QUESTIONS TO ANSWER:
1. Answer these questions from the SuperGrafx extract, marking each answer with its letter:
(a) On what date was the ROM² Adaptor released in Japan?
(b) What was the suggested retail price of the Power Console?
(c) How many copies was the Darius Alpha giveaway limited to?
2. From the SuperGrafx extract, return everything from "Many of the" down to "Arcade CD-ROM² disc.", copied word for word.
3. Decide whether each statement agrees with the SuperGrafx extract. Answer yes or no for each, quoting the words from the extract that settle it.
(a) The ROM² Adaptor was required for the Super CD-ROM² System add-on.
(b) The Power Console would have included a numerical keypad.
(c) Strider Hiryu was released as a SuperGrafx title.

The SuperGrafx is compatible with all standard PC Engine input devices, such as the TurboPad and the Multitap.

The ROM² Adaptor (RAU-30) was an adapter released in Japan on 20 April 1990 that allows the SuperGrafx unit to be connected into the CD-ROM² System Interface Unit. This was not required for the later Super CD-ROM² System add-on.

Power Console (PI-PD7) was an unreleased cockpit-sized controller that attaches onto the SuperGrafx unit itself, connecting via the expansion port on the front side. The peripheral would have added numerous control options such as an eight-way joystick, four action buttons, a flight yoke with two triggers (one on each handle), a throttle lever, a jog dial, three mode switches, an LCD panel, an LED indicator, four additional controller ports and a numerical keypad. The Power Console was scheduled to be released in Spring 1990 with a suggested retail price of 59,800 yen, but was never released due to its high production cost and the poor sales of the SuperGrafx itself.

==Software==

There were only five SuperGrafx-specific HuCards produced.
- 1941: Counter Attack
- Aldynes
- Battle Ace
- Daimakaimura
- Madö King Granzört

In addition to these five games, NEC Avenue also released Darius Plus as a standard PC Engine HuCard that offered slight enhancements when played on a SuperGrafx console. As such, it was the only commercially-released HuCard game to carry the PC-SG mark. A special version of Darius Plus, titled Darius Alpha, was also released as a sweepstakes giveaway, which was limited to 800 copies that were distributed on a weekly basis from 21 September through 16 November 1990.

Many of the games that were announced for the PC Engine SuperGrafx were either canceled or repurposed into other formats. One notable example was the PC Engine port of Strider Hiryu, which was initially announced as a SuperGrafx title, but was ultimately released as an Arcade CD-ROM² disc.

DATASET EXCERPTS:
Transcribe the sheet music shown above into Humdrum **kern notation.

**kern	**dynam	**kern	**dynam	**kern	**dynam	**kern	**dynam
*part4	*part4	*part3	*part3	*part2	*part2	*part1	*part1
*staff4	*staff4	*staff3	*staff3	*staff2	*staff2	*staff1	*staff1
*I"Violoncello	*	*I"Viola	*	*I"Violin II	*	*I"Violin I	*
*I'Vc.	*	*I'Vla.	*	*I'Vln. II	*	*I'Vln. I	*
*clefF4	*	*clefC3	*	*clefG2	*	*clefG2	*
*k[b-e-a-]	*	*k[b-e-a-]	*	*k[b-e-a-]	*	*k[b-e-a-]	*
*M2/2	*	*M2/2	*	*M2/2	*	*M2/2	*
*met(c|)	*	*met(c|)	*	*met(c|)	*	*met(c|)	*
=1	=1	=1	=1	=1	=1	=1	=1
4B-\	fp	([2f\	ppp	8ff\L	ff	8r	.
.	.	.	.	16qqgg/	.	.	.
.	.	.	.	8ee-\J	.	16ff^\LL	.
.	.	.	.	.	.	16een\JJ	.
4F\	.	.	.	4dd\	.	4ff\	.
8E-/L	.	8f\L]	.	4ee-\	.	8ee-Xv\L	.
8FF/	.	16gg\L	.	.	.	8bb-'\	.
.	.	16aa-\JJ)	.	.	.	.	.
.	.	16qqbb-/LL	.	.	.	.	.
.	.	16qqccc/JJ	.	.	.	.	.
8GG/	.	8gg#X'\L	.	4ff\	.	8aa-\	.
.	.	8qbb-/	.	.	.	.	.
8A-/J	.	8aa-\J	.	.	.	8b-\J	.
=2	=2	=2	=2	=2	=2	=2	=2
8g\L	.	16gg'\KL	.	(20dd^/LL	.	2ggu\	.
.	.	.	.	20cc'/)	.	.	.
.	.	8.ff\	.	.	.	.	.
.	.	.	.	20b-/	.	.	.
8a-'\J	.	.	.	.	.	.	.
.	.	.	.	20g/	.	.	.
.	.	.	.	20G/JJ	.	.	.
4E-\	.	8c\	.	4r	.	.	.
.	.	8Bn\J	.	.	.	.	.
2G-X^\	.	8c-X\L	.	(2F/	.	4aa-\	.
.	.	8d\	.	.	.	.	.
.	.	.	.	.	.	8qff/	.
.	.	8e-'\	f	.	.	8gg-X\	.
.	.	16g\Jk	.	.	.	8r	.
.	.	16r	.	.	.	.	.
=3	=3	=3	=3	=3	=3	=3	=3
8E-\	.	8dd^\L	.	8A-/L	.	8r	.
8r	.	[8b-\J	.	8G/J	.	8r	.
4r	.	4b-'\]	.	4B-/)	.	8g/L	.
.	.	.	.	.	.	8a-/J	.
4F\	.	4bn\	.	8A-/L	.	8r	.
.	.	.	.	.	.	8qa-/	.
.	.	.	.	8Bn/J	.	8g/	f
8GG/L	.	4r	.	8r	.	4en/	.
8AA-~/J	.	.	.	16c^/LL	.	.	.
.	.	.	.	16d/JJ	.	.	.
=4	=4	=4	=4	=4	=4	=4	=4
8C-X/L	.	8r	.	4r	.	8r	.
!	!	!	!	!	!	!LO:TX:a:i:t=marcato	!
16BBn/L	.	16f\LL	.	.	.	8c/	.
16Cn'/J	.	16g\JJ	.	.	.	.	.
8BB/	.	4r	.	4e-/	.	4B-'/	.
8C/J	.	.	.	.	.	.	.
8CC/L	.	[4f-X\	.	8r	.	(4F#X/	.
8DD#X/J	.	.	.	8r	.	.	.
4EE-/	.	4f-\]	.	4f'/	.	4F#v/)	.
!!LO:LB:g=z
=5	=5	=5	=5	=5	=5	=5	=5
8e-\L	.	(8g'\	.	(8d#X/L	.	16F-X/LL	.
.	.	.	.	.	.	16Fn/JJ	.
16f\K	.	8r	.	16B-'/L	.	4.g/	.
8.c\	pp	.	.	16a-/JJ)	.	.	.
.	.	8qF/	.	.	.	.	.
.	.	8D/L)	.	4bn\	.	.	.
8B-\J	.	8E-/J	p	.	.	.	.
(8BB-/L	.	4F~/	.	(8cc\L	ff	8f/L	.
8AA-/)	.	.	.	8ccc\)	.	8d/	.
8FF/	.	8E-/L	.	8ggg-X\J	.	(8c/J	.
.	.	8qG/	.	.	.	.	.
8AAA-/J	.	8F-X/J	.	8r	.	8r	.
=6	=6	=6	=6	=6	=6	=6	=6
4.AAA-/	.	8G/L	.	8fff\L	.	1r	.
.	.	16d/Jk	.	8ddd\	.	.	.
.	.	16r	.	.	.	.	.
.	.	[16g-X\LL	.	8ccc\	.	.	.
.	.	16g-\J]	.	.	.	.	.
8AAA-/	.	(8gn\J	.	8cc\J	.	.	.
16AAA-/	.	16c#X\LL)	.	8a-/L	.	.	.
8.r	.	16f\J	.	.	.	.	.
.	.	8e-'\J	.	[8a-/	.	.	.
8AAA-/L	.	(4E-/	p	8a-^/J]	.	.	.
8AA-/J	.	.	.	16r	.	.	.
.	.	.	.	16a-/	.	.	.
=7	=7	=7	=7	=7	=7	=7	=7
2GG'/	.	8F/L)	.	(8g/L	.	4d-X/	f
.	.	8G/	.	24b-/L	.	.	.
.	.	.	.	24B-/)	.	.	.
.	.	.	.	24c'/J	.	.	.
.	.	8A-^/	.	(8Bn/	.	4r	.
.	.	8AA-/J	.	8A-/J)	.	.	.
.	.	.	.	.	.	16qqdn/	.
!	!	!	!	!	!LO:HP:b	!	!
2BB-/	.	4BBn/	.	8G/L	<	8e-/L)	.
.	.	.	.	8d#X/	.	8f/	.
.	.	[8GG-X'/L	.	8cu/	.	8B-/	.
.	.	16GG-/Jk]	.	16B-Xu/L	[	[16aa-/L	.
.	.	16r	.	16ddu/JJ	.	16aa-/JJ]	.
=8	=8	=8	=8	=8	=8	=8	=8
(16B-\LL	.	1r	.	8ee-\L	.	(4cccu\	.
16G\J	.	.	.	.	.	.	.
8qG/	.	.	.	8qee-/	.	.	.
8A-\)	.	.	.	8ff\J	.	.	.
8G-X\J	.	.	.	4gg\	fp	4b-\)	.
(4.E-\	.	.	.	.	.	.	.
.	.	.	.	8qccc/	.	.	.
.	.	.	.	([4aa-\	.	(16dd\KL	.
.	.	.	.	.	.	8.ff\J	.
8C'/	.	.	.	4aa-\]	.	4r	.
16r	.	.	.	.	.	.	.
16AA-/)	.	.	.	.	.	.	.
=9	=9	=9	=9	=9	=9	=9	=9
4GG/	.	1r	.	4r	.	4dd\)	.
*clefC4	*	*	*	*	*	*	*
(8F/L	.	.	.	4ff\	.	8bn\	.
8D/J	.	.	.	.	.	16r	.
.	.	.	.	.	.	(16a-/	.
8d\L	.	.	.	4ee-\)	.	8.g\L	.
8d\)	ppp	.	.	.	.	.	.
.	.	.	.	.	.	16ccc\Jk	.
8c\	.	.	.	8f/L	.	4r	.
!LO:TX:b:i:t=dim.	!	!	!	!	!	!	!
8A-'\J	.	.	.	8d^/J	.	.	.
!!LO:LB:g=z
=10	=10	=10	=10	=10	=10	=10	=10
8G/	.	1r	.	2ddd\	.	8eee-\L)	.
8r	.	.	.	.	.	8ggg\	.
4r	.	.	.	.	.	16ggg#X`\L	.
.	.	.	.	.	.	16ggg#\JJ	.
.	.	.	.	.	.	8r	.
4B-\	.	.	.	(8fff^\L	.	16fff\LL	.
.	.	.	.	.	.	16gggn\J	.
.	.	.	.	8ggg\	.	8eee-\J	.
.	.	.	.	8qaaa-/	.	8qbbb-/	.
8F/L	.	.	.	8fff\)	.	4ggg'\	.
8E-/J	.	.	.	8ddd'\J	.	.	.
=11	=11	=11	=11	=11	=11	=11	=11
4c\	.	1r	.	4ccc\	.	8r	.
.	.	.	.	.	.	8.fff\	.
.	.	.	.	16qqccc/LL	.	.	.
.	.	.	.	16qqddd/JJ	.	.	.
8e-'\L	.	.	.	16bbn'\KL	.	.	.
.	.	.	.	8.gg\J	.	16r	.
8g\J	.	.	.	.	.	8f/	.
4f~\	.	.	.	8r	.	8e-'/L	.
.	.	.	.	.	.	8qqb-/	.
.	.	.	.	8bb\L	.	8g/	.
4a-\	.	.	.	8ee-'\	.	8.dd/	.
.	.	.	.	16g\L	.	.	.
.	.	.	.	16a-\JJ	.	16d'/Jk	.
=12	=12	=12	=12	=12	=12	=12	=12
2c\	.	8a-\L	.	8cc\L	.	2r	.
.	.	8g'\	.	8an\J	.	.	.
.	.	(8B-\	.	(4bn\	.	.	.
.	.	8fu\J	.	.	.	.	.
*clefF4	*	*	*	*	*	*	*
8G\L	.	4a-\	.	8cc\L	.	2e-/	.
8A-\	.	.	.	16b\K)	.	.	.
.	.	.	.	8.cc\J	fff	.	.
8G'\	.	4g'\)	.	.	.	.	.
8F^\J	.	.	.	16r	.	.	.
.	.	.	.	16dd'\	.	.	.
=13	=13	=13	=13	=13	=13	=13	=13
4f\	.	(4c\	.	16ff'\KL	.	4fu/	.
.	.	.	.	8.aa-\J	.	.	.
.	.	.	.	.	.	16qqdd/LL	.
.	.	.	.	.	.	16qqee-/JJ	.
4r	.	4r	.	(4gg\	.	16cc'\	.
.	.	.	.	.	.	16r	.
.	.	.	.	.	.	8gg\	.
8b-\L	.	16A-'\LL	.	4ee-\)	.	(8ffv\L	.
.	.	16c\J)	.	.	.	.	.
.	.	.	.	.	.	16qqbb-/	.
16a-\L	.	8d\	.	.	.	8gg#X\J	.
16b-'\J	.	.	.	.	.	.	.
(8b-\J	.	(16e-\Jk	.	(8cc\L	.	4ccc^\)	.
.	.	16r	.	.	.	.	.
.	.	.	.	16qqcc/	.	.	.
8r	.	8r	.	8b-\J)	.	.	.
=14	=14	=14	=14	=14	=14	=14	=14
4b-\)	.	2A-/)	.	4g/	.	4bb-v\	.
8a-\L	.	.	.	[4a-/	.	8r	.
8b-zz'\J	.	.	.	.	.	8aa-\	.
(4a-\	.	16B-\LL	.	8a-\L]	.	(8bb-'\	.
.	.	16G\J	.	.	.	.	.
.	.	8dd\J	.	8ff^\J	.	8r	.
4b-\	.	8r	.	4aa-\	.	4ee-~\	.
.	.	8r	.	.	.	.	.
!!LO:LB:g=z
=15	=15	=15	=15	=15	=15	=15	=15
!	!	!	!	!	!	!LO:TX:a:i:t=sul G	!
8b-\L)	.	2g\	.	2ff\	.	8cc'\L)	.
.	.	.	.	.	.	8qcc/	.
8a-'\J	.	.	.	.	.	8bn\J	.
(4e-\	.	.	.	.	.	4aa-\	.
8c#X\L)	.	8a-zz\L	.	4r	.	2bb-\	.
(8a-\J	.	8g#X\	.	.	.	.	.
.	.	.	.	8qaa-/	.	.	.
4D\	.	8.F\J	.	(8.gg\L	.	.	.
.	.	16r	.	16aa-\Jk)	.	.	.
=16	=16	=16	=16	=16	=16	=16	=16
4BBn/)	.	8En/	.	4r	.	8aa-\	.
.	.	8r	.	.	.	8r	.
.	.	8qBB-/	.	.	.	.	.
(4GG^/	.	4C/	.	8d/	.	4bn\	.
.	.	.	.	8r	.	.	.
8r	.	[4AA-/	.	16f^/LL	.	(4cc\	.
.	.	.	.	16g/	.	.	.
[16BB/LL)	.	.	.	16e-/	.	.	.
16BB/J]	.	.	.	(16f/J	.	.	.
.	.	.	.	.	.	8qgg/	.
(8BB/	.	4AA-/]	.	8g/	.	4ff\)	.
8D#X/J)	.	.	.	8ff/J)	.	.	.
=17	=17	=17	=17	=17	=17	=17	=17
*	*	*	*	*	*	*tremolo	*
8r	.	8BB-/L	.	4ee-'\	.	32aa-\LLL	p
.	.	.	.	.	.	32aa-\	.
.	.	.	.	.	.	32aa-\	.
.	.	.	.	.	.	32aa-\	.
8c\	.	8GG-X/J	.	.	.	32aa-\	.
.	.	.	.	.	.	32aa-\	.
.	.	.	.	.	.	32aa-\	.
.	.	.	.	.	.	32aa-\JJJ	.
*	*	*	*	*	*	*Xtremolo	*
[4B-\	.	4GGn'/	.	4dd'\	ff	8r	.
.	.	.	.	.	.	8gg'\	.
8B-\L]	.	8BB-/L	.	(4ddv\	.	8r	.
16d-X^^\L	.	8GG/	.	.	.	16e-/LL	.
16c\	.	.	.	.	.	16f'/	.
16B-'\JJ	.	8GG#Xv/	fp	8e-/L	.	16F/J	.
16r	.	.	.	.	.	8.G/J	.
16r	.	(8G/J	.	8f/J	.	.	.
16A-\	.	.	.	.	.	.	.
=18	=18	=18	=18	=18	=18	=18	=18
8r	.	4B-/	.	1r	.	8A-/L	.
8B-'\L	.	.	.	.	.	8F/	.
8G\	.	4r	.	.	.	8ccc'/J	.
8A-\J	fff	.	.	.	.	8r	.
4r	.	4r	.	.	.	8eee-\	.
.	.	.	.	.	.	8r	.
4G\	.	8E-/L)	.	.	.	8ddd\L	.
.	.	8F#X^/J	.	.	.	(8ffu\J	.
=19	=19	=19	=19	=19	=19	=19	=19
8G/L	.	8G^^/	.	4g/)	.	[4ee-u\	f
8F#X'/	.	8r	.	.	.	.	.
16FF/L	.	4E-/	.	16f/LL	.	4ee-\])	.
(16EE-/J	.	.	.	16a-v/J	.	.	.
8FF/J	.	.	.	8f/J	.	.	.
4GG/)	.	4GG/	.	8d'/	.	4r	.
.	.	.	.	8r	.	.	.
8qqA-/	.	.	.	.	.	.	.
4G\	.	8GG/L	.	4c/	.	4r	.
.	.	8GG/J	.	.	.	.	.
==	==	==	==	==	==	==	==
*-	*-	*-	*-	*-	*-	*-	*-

RESPONSE LIST:
1.
(a) 20 April 1990
(b) 59,800 yen
(c) 800 copies

2.
Many of the games that were announced for the PC Engine SuperGrafx were either canceled or repurposed into other formats. One notable example was the PC Engine port of Strider Hiryu, which was initially announced as a SuperGrafx title, but was ultimately released as an Arcade CD-ROM² disc.

3.
(a) No: "This was not required for the later Super CD-ROM² System add-on."
(b) Yes: "four additional controller ports and a numerical keypad"
(c) No: "but was ultimately released as an Arcade CD-ROM² disc"